Resumo do Relatório do Itaú BBA sobre a Hapvida
O Itaú BBA avalia que a Hapvida está passando por um processo de ajuste relevante, com avanços recentes na gestão, mas ainda distante de uma recuperação completa dos resultados. Após um terceiro trimestre abaixo do esperado e um quarto trimestre ainda mais desafiador, a companhia viu suas ações reagirem, subindo aproximadamente 42% no mês.
As principais preocupações do Itaú BBA incluem:
- Pressão operacional e financeira
- Perda de participação de mercado em São Paulo
- Elevado custo por beneficiário
- Investimentos em expansão da rede e melhora de percepção de qualidade
No entanto, o banco destaca que há fatores que podem mitigar essas pressões, como:
- Fechar capacidades ociosas e aumentar o uso de redes terceirizadas
- Reformulação da oferta para pequenas e médias empresas
O Itaú BBA projeta que a sinistralidade deve permanecer elevada ao longo de 2026 e estima um lucro antes de juros, impostos, depreciação e amortização (EBITDA) de R$ 2,5 bilhões. Além disso, o banco prevê que o fluxo de caixa livre deve permanecer limitado devido a despesas com arrendamentos, investimentos e custo financeiro.
O Itaú BBA mantém recomendação market perform (desempenho igual a média do mercado, equivalente à neutro) para a Hapvida, com preço-alvo de R$ 15 por ação ao fim de 2026, refletindo cautela com a trajetória de recuperação no curto prazo.

DADOS =>
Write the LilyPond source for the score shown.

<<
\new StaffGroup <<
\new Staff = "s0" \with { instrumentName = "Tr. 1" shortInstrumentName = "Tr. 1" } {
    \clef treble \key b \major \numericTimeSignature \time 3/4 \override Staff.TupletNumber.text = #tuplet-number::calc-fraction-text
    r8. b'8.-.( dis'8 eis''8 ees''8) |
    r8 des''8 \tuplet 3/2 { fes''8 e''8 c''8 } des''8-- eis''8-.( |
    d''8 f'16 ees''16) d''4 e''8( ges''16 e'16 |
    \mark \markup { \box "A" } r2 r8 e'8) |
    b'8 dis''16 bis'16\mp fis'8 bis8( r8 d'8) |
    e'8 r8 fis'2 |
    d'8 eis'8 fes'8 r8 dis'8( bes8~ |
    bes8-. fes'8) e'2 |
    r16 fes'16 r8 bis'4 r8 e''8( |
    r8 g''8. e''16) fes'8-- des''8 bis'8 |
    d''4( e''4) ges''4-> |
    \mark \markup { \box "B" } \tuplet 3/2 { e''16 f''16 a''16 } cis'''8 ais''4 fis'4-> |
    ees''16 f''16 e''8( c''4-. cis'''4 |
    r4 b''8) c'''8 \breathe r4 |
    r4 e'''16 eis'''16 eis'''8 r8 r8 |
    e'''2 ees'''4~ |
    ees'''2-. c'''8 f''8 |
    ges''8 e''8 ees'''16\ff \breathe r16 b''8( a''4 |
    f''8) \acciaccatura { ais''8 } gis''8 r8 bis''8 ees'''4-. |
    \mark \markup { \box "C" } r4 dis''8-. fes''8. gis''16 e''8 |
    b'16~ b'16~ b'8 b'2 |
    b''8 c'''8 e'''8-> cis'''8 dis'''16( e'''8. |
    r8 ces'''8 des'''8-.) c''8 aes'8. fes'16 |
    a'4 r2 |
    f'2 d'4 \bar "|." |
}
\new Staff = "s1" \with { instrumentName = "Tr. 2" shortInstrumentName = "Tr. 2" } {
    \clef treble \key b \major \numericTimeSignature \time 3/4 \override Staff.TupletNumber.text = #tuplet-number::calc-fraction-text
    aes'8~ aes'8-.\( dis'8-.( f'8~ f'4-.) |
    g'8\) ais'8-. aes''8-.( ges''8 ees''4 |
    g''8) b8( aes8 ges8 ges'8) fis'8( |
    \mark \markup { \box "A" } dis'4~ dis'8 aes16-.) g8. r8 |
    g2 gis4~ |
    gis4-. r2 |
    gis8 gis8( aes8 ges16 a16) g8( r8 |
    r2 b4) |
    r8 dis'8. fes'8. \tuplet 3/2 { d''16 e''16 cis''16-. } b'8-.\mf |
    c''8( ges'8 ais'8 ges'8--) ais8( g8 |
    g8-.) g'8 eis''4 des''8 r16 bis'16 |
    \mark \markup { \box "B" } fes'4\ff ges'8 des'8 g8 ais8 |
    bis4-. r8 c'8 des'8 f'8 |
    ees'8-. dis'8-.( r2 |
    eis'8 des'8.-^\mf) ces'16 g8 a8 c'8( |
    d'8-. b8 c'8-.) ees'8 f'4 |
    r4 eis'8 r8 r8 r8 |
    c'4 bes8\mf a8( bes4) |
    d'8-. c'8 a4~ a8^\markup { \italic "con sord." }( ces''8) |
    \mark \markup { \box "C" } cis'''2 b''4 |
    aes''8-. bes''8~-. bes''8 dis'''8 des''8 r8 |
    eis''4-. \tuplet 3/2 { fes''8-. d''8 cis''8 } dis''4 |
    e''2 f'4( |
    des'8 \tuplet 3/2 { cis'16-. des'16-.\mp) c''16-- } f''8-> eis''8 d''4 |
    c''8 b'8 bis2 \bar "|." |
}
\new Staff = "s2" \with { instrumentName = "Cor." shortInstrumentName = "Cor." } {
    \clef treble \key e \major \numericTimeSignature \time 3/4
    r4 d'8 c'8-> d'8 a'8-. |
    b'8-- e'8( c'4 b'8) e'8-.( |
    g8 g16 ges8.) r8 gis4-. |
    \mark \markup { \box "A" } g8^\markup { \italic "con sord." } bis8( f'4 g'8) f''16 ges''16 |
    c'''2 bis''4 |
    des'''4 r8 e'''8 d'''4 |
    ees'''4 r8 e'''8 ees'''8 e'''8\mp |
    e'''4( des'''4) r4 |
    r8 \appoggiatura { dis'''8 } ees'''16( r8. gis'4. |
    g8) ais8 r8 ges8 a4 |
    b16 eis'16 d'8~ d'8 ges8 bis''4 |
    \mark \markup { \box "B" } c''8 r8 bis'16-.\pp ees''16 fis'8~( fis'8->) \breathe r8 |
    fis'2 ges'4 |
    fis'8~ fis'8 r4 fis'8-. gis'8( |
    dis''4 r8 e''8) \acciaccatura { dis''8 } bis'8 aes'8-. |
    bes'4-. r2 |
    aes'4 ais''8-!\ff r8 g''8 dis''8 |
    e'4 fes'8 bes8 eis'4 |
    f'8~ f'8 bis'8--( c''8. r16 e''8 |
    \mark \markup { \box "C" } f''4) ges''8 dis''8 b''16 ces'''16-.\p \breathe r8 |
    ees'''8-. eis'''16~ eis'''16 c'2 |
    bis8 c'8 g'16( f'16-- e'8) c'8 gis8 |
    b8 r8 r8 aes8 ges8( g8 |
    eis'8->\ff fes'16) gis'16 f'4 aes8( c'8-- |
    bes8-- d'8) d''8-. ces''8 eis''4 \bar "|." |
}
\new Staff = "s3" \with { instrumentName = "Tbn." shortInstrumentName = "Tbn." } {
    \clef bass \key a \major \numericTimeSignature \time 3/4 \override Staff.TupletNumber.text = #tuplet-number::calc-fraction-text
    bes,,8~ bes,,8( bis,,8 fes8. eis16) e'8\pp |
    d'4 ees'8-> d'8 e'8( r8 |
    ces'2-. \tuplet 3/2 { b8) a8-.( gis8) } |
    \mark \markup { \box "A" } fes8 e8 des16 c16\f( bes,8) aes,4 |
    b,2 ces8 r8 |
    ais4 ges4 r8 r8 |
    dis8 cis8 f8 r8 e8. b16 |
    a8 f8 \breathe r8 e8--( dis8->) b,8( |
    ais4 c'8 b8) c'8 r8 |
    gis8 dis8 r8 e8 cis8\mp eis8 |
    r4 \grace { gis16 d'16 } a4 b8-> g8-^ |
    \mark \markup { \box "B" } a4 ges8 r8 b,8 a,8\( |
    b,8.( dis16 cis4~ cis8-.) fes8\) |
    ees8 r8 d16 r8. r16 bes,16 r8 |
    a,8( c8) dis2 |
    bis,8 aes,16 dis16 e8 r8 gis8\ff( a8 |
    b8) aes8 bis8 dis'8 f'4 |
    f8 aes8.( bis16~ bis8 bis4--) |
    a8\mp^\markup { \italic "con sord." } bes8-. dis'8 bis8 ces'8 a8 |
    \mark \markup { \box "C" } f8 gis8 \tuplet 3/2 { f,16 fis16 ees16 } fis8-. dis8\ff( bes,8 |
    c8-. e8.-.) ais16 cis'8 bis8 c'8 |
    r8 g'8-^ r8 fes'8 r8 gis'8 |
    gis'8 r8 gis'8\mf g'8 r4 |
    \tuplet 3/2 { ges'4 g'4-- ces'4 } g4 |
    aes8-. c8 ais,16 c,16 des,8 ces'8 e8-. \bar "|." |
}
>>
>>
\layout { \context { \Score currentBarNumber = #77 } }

O QUE FAZER =>
a) Segundo o resumo sobre a Hapvida, qual é o preço-alvo por ação que o Itaú BBA fixa para a companhia?
b) Diga se cada afirmação concorda com o resumo sobre a Hapvida e cite as palavras do resumo que decidem cada caso: (i) O Itaú BBA estima um EBITDA de R$ 2,5 bilhões. (ii) As ações da Hapvida caíram cerca de 42% no mês. (iii) O Itaú BBA espera que a sinistralidade recue ao longo de 2026.
c) Transcreva do resumo sobre a Hapvida o trecho que se inicia com as palavras "As principais preocupações" e se encerra com "e custo financeiro.".

SOLUÇÕES =>
a) R$ 15 por ação ao fim de 2026.

b)
(i) Sim: "estima um lucro antes de juros, impostos, depreciação e amortização (EBITDA) de R$ 2,5 bilhões".
(ii) Não: "subindo aproximadamente 42% no mês".
(iii) Não: "a sinistralidade deve permanecer elevada ao longo de 2026".

c)
As principais preocupações do Itaú BBA incluem:
- Pressão operacional e financeira
- Perda de participação de mercado em São Paulo
- Elevado custo por beneficiário
- Investimentos em expansão da rede e melhora de percepção de qualidade
No entanto, o banco destaca que há fatores que podem mitigar essas pressões, como:
- Fechar capacidades ociosas e aumentar o uso de redes terceirizadas
- Reformulação da oferta para pequenas e médias empresas
O Itaú BBA projeta que a sinistralidade deve permanecer elevada ao longo de 2026 e estima um lucro antes de juros, impostos, depreciação e amortização (EBITDA) de R$ 2,5 bilhões. Além disso, o banco prevê que o fluxo de caixa livre deve permanecer limitado devido a despesas com arrendamentos, investimentos e custo financeiro.